Significant interest has been found with herbal treatments of PMDD, such as oil of primrose or St. John’s wort. Despite this interest, no significant proof of efficacy for herbal treatments in randomized clinical trials has been documented.[26] However, the results of a prospective randomized placebo-controlled study of 17 women indicated some efficacy for treating PMDD with Vites agnus castus (chaste tree).[27]

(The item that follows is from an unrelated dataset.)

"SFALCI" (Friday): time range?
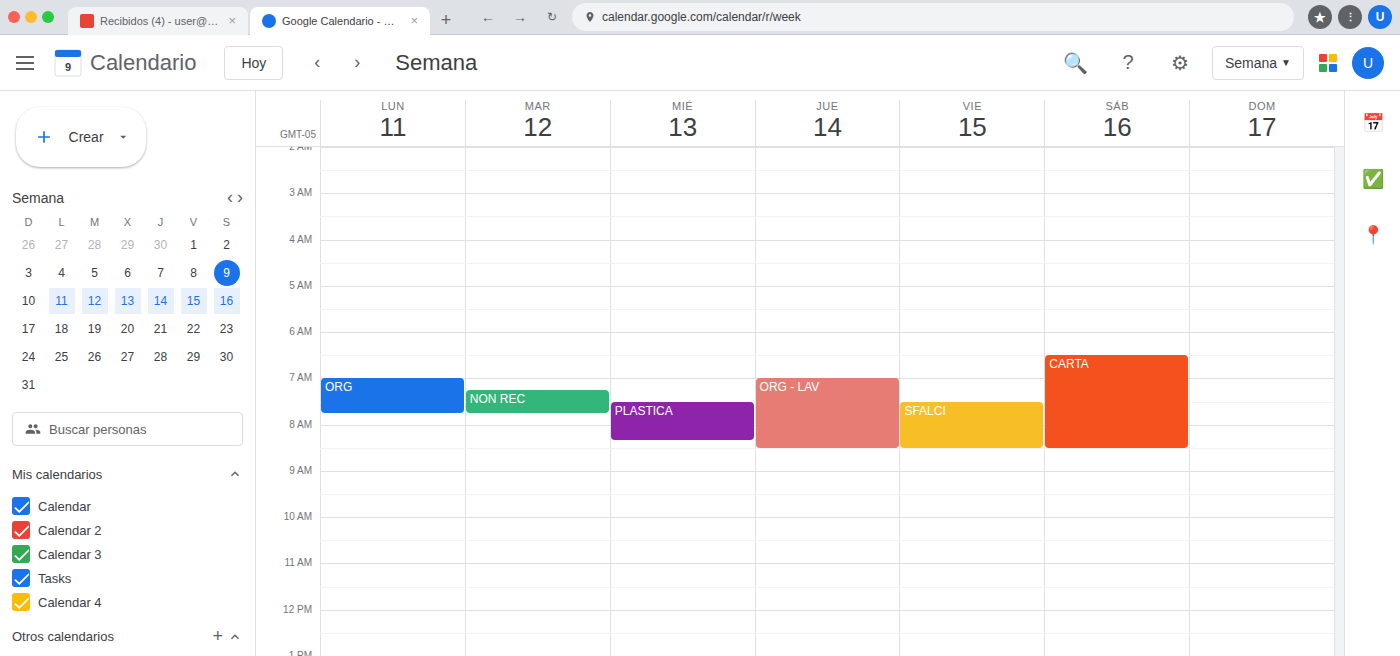
7:30 AM to 8:30 AM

Nonmedication interventions, including dietary recommendations, exercise, and cognitive and relaxation therapy, can also be of significant benefit. An increase in complex carbohydrates, a decrease in caffeine and tobacco, and more frequent meals in the premenstrual phase can be helpful. Carbohydrate craving in the premenstrual period may be an attempt to increase tryptophan, a precursor of serotonin. Exercise may also increase endogenous endorphin levels, alleviating anxiety and dysphoria. Finally, both relaxation techniques and cognitive behavioral therapy have been reported as effective in relieving PMS/PMDD and in improving coping mechanisms for the core symptoms.[28]